WORK TO BE COMPLETED. Run through the records and, wherever a line holds the word "Trump", return that line.

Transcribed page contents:
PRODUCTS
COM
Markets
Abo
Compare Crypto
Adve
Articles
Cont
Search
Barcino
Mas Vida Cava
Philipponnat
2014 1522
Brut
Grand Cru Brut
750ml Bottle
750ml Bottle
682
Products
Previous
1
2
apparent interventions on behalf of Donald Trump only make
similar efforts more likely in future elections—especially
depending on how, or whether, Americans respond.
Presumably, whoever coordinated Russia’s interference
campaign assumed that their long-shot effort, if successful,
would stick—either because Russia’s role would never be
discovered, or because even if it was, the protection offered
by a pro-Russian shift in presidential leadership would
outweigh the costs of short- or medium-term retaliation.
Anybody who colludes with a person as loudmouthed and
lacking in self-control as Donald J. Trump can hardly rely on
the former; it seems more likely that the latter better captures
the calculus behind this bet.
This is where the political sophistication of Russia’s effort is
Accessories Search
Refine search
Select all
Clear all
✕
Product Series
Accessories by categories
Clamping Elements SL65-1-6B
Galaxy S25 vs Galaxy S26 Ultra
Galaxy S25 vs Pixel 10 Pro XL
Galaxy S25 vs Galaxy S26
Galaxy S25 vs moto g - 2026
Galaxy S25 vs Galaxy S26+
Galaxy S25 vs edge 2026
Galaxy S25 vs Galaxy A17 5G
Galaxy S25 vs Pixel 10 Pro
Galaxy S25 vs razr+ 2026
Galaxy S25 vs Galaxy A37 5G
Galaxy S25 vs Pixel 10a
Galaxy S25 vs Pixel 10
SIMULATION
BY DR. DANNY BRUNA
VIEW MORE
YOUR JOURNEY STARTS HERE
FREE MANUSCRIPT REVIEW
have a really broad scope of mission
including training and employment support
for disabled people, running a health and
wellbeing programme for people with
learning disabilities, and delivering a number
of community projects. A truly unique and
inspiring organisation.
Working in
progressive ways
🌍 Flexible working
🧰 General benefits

SOLUTION TO THIS TASK.
apparent interventions on behalf of Donald Trump only make
lacking in self-control as Donald J. Trump can hardly rely on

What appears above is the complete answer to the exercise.